Spark GraphX相关使用方法
Spark GraphX是一个分布式图处理框架,Spark GraphX基于Spark平台提供对图计算和图挖掘简洁易用的而丰富多彩的接口,极大的方便了大家对分布式图处理的需求。Spark GraphX由于底层是基于Spark来处理的,所以天然就是一个分布式的图处理系统。图的分布式或者并行处理其实是把这张图拆分成很多的子图,然后我们分别对这些子图进行计算,计算的时候可以分别迭代进行分阶段的计算,即对图进行并行计算。
Spark GraphX基本操作:
- import org.apache.spark.SparkContext
- import org.apache.spark._
- import org.apache.spark.graphx._
- import org.apache.spark.graphx.Graph
- import org.apache.spark.graphx.Edge
- import org.apache.spark.graphx.VertexRDD
- import org.apache.spark.graphx.util.GraphGenerators
- import org.apache.spark.graphx.GraphLoader
- import org.apache.spark.storage.StorageLevel
- import org.apache.spark.rdd.RDD
- object SparkGraphx1 {
- def main(args: Array[String]) {
- val sc = new SparkContext("spark://centos.host1:7077", "Spark Graphx")
- //创建点RDD
- val users: RDD[(VertexId, (String, String))] = sc.parallelize(Array(
- (3L, ("rxin", "student")), (7L, ("jgonzal", "postdoc")),
- (5L, ("franklin", "prof")), (2L, ("istoica", "prof"))))
- //创建边RDD
- val relationships: RDD[Edge[String]] = sc.parallelize(Array(
- Edge(3L, 7L, "collab"), Edge(5L, 3L, "advisor"),
- Edge(2L, 5L, "colleague"), Edge(5L, 7L, "pi")))
- //定义一个默认用户,避免有不存在用户的关系
- val defaultUser = ("John Doe", "Missing")
- //构造Graph
- val graph = Graph(users, relationships, defaultUser)
- //点RDD、边RDD过滤
- val fcount1 = graph.vertices.filter { case (id, (name, pos)) => pos == "postdoc" }.count
- println("postdocs users count: " + fcount1)
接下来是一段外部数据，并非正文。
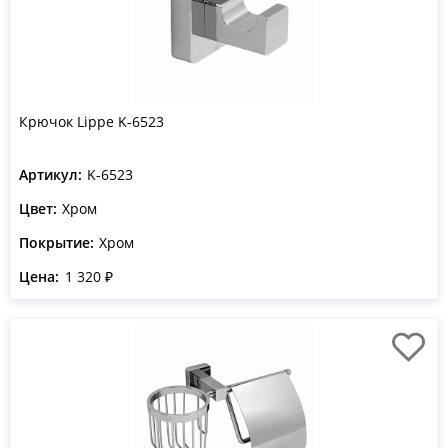
Крючок Lippe K-6523
Артикул:
K-6523
Цвет:
Хром
Покрытие:
Хром
Цена:
1 320 ₽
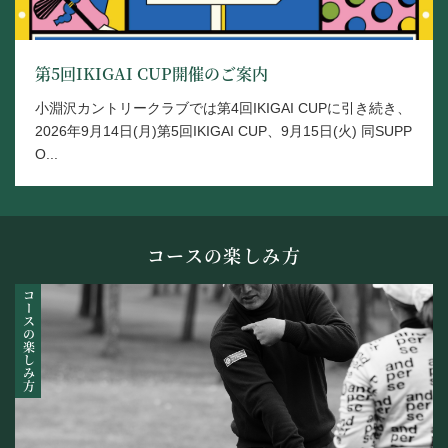
第5回IKIGAI CUP開催のご案内
小淵沢カントリークラブでは第4回IKIGAI CUPに引き続き、
2026年9月14日(月)第5回IKIGAI CUP、9月15日(火) 同SUPP
O...
コースの楽しみ方
コースの楽しみ方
- val fcount2 = graph.edges.filter(edge => edge.srcId > edge.dstId).count
- println("srcId > dstId edges count: " + fcount2)
- val fcount3 = graph.edges.filter { case Edge(src, dst, prop) => src > dst }.count
- println("srcId > dstId edges count: " + fcount3)
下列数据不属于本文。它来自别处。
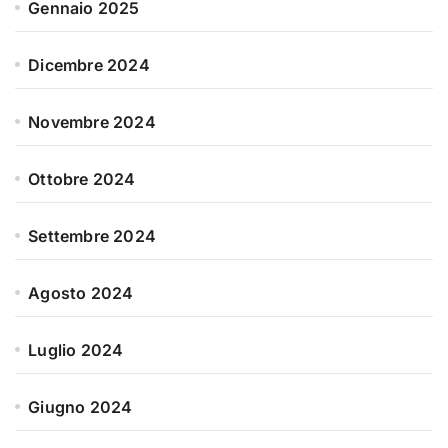
Gennaio 2025
Dicembre 2024
Novembre 2024
Ottobre 2024
Settembre 2024
Agosto 2024
Luglio 2024
Giugno 2024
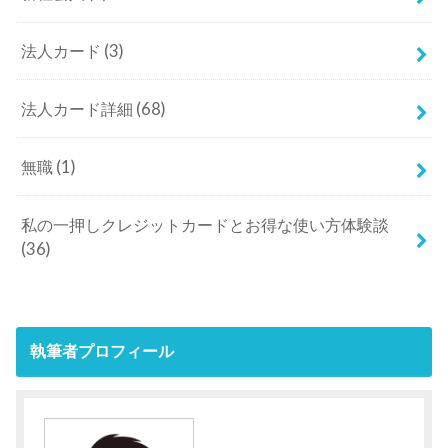
法人カード
(3)
法人カード詳細
(68)
無職
(1)
私の一押しクレジットカードとお得な使い方体験談
(36)
執筆者プロフィール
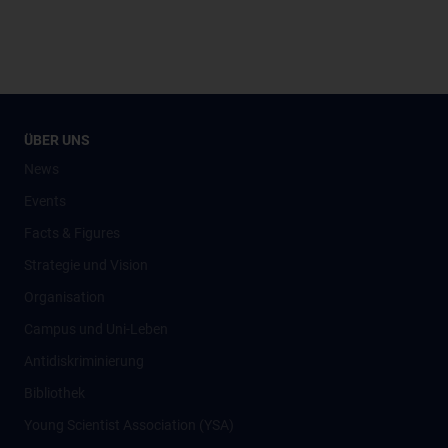
ÜBER UNS
News
Events
Facts & Figures
Strategie und Vision
Organisation
Campus und Uni-Leben
Antidiskriminierung
Bibliothek
Young Scientist Association (YSA)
- //Triplets(三元组),包含源点、源点属性、目标点、目标点属性、边属性
- val triplets: RDD[String] = graph.triplets.map(triplet => triplet.srcId + "-" +
- triplet.srcAttr._1 + "-" + triplet.attr + "-" + triplet.dstId + "-" + triplet.dstAttr._1)
- triplets.collect().foreach(println(_))
- //度、入度、出度
- val degrees: VertexRDD[Int] = graph.degrees;
- degrees.collect().foreach(println)
- val inDegrees: VertexRDD[Int] = graph.inDegrees
- inDegrees.collect().foreach(println)
- val outDegrees: VertexRDD[Int] = graph.outDegrees
- outDegrees.collect().foreach(println)
- //构建子图
- val subGraph = graph.subgraph(vpred = (id, attr) => attr._2 != "Missing")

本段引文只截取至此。